### Consigne 1
Répondez à ces questions à l'aide du texte sur Macron et l'Union européenne :
(a) Pour le compte de quel organisme Judy Dempsey a-t-elle interrogé un panel d'experts ?
(b) Quels jours Emmanuel Macron a-t-il passés en Belgique pour sa visite d'État ?
(c) Quels pays avaient invité le président français fin août ?
### Consigne 2
Recopiez mot pour mot le passage du texte sur Macron et l'Union européenne qui s'ouvre sur les mots contenant "Le président français a longtemps" et se ferme sur "de ses amitiés.".
### Consigne 3
Reprenez le texte sur Macron et l'Union européenne après sa dernière phrase et écrivez la suite.

### Texte fourni
Macron est-il isolé dans l’Union ?

Les idées ambitieuses défendues par Emmanuel Macron dans plusieurs de ses discours, et en particulier dans celui de la Sorbonne en septembre 2017, pour relancer l’Union européenne n’ont pas trouvé beaucoup d’échos chez ses partenaires. Le style considéré comme arrogant du président français a souvent déplu. Quant au projet lui-même, il suscite au mieux un aimable scepticisme en Europe. Emmanuel Macron est-il isolé au sein de l’UE ? Pour Carnegie Europe, Judy Dempsey a posé la question à un panel d’experts (journalistes, chercheurs, diplomates), dont plusieurs appellent l’Allemagne à prêter une oreille plus attentive aux propositions françaises.

Emmanuel Macron et Charles Michel à Bruxelles le 20 novembre 2018
Yves Herman/Reuters/France 24

Emmanuel Macron s’est rendu en Belgique, les 19 et 20 novembre, pour une visite d’Etat. Selon le quotidien La Libre Belgique, les dirigeants des deux pays voulaient « dire haut et fort leur passion pour l’Europe ». Il faut remonter à Georges Pompidou pour retrouver le souvenir d’une visite de cette nature. La rencontre entre le président français et le premier ministre belge, Charles Michel, était notamment destinée à souligner l’entente franco-belge quelques semaines après l’annonce par Bruxelles de l’achat d’avions américains F35 plutôt que d’avions européens. La veille, Emmanuel Macron s’était exprimé à Berlin devant le Bundestag. Il avait invité le couple franco-allemand à « ne pas laisser le monde glisser dans le chaos » et l’avait appelé à « doter l’Europe des outils de sa souveraineté ».

Le président français a longtemps été accusé de négliger, sous l’effet d’une arrogance bien française, ses partenaires européens. En lançant son projet ambitieux de renforcement de la zone euro, il aurait choisi de brusquer les autres Etats membres, à commencer par l’Allemagne, plutôt que de discuter d’abord de ses propositions avec les gouvernements européens et d’engager des négociations discrètes avant de mettre ses idées sur la place publique. Au moment où les relations se tendent avec l’Italie depuis l’arrivée au pouvoir de la Ligue et du Mouvement 5 Etoiles, Emmanuel Macron devait s’efforcer de resserrer les liens de la France avec les pays fondateurs de la Communauté européenne mais aussi avec ceux qui y sont venus plus tard. Fin août, le président français avait ainsi répondu aux invitations du Danemark et de la Finlande pour élargir le champ de ses amitiés.

Éléments d'un jeu de données:
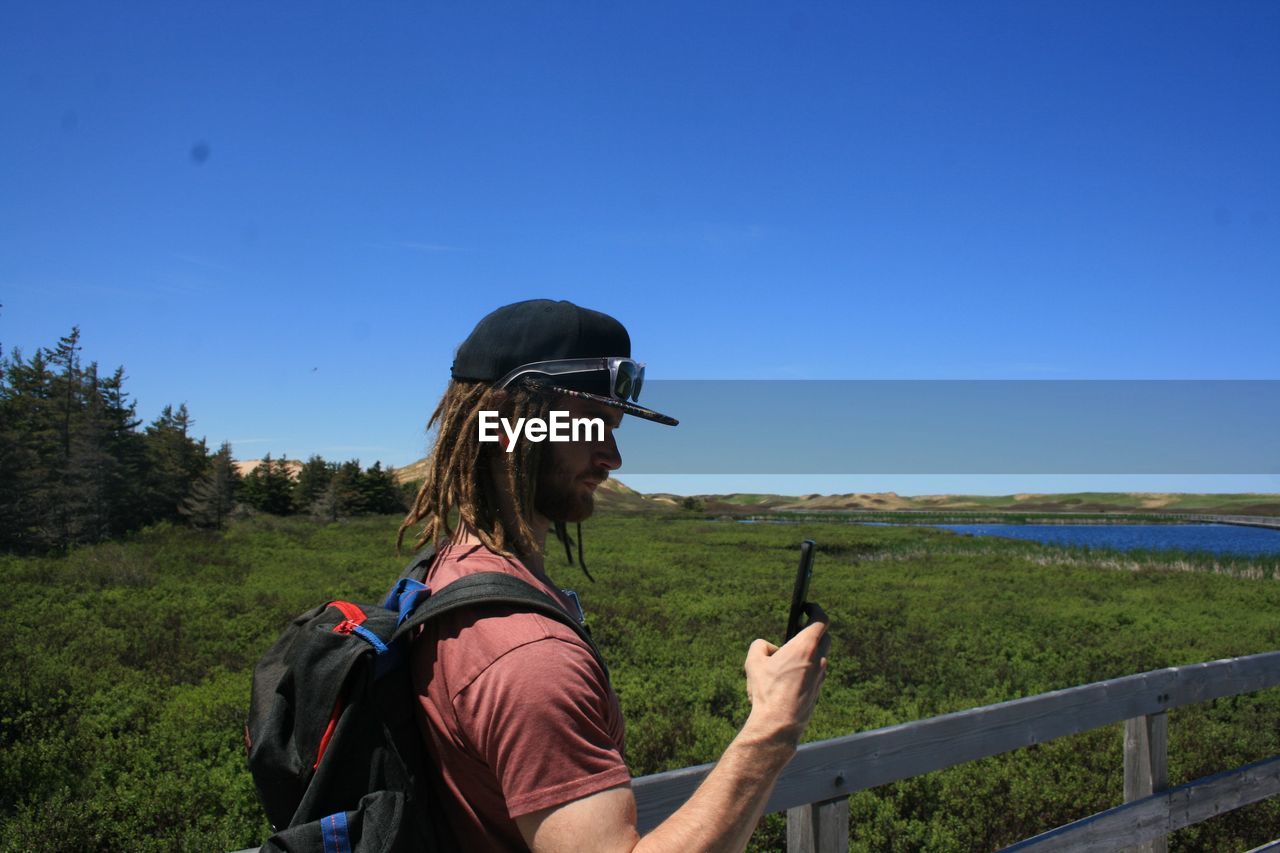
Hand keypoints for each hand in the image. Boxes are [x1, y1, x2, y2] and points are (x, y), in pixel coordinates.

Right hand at [742, 603, 829, 746]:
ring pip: (818, 657)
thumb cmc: (767, 691)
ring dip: (807, 653)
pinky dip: (805, 669)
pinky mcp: (818, 691)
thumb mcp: (754, 662)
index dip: (815, 609)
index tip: (807, 606)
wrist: (779, 724)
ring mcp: (821, 676)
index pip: (821, 620)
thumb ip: (760, 645)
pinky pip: (814, 673)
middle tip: (796, 631)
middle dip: (812, 631)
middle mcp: (818, 660)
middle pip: (823, 638)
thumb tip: (769, 648)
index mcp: (805, 647)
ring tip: (786, 659)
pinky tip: (787, 678)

### Réponse 1
(a) Carnegie Europe.
(b) Les 19 et 20 novembre.
(c) Le Danemark et la Finlande.

### Réponse 2
Le président français a longtemps été accusé de négliger, sous l’effet d’une arrogance bien française, ses partenaires européens. En lançant son projet ambitieux de renforcement de la zone euro, il aurait choisi de brusquer les autres Etats membres, à commencer par l’Allemagne, plutôt que de discuter d’abord de ses propositions avec les gouvernements européens et d’engager des négociations discrètes avant de mettre ses idées sur la place publique. Au moment où les relations se tendent avec l’Italie depuis l’arrivée au pouvoir de la Ligue et du Mouvement 5 Etoiles, Emmanuel Macron devait s’efforcer de resserrer les liens de la France avec les pays fondateurs de la Communauté européenne mais aussi avec ceux qui y sont venus plus tard. Fin août, le président français avait ainsi répondu aux invitations du Danemark et de la Finlande pour élargir le champ de ses amitiés.

### Réponse 3
En position de faiblesse

Emmanuel Macron est-il isolé en Europe ? La question a été posée à plusieurs experts par Judy Dempsey pour Carnegie Europe. Les réponses sont diverses mais elles s’accordent pour saluer la volonté de réforme affichée par le président français et pour regretter que les autres Etats ne lui apportent pas vraiment leur soutien. Non, Emmanuel Macron n’est pas isolé, affirme Noah Barkin (Reuters), mais sa vision est trop audacieuse pour la plupart de ses partenaires, en particulier l’Allemagne, et ses difficultés intérieures, au terme d’un « été cauchemardesque », le placent en position de faiblesse. Mais les déclarations d’Angela Merkel sur une armée européenne, entre autres, apportent « quelques rayons de lumière ». L’idée d’un grand bond en avant est « une illusion », ajoute-t-il, les changements ne peuvent être que progressifs.

Pour Anne-Sylvaine Chassany (Financial Times), le président français n’a pas réussi à « embarquer l’Europe et son propre peuple dans son voyage intégrationniste ». Sa victoire sur Marine Le Pen au second tour de l’élection présidentielle, a été interprétée à tort comme le signe que les Français partageaient sa vision européenne. Or ceux-ci restent méfiants à l’égard de la technocratie bruxelloise. Aujourd’hui, l’impopularité d’Emmanuel Macron, due à la fois à l’absence de résultats économiques tangibles et au style présidentiel, menace sa position sur la scène internationale et les « maigres concessions » qu’il a obtenues d’Angela Merkel, bien éloignées du plan audacieux qu’il a présenté dans son discours de la Sorbonne.

La responsabilité de l’Allemagne

« Oui, Macron est isolé en Europe », constate François Heisbourg (Fondation pour la recherche stratégique), en partie parce qu’il a choisi de faire du combat entre les progressistes et les populistes l’axe de sa campagne, en partie à cause de « l’inertie allemande » sur une Europe à deux vitesses et sur le renforcement de l’eurozone. « La balle, conclut-il, est dans le camp de l’Allemagne ». Emmanuel Macron n’est pas isolé, répond l’ancien ministre travailliste Denis MacShane, mais il est le seul dirigeant qui apporte des idées intéressantes pour redynamiser l’Union. L’idée que son arrivée à l’Elysée allait relancer l’Europe a toujours été « stupide ». Il est normal qu’il y ait des résistances mais ce n’est pas nouveau. « Macron est loin d’unir l’Europe, estime l’ancien ministre, mais il défend ce que les pro-Européens considèrent comme « exaltant » et « digne d’estime ».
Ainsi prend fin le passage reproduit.